Nevada Employers: Your Non-Compete May Be Invalid
Published: September 21, 2016
By: Melissa M. Whitehead
The Nevada Supreme Court recently issued a ruling that should have all Nevada employers asking an attorney to review the non-compete clauses they require their employees to sign. In Golden Road Motor Inn Inc. d/b/a Atlantis Casino Resort Spa v. Islam, 132 Nev.Adv.Op. 49 (July 21, 2016), the Nevada Supreme Court ruled a non-compete clause was unenforceable and, more importantly, the entire agreement was therefore wholly unenforceable.

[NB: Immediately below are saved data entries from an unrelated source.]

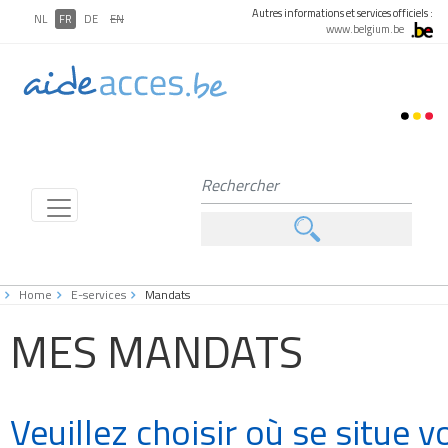
Autres informations et services officiels :
NL
FR
DE
EN
www.belgium.be
Home
E-services
Mandats
MES MANDATS
Veuillez choisir où se situe 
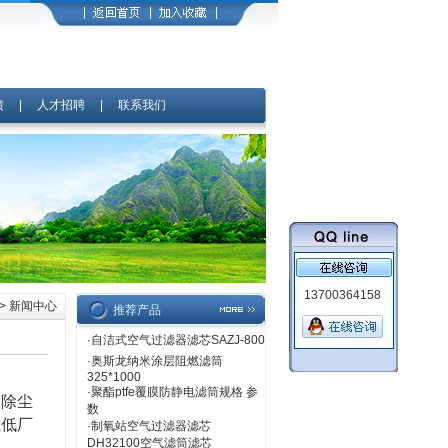
馈
|
人才招聘
|
联系我们
13700364158
> 新闻中心
推荐产品
·
自洁式空气过滤器滤芯SAZJ-800
·
奥斯龙纳米涂层阻燃滤筒
325*1000
·
聚酯ptfe覆膜防静电滤筒规格 参
制除尘
数
减低厂
·
制氧站空气过滤器滤芯
DH32100空气滤筒滤芯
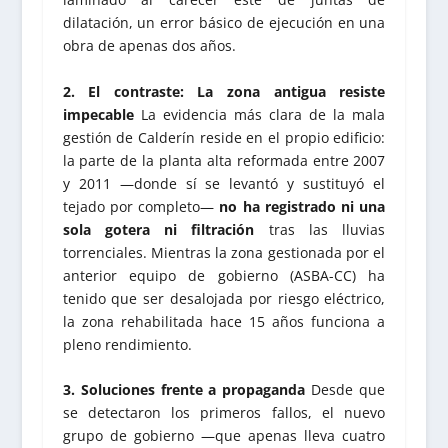
dilatación, un error básico de ejecución en una
obra de apenas dos años.
2. El contraste: La zona antigua resiste
impecable
La evidencia más clara de la mala
gestión de Calderín reside en el propio edificio:
la parte de la planta alta reformada entre 2007
y 2011 —donde sí se levantó y sustituyó el
tejado por completo—
no ha registrado ni una
sola gotera ni filtración
tras las lluvias
torrenciales. Mientras la zona gestionada por el
anterior equipo de gobierno (ASBA-CC) ha
tenido que ser desalojada por riesgo eléctrico,
la zona rehabilitada hace 15 años funciona a
pleno rendimiento.
3. Soluciones frente a propaganda
Desde que
se detectaron los primeros fallos, el nuevo
grupo de gobierno —que apenas lleva cuatro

Generally, Nevada courts will uphold a non-compete agreement unless it is “unreasonable,” which is defined as a restraint of trade that “is greater than required for the protection of the person for whose benefit the restraint is imposed or imposes undue hardship upon the person restricted.” In the context of an employer’s non-compete agreement, there is no formula for deciding reasonableness, but courts will look at several factors, including the time and territory covered in the agreement. For example, Nevada courts have ruled that a five-year restriction was too great a hardship for the employee and was not necessary to protect the employer’s interests, and was thus unenforceable. Another non-complete clause which restricted an employee’s future employment anywhere “within fifty miles of any area which was the ‘target of a corporate plan for expansion’ was unreasonable” and unenforceable.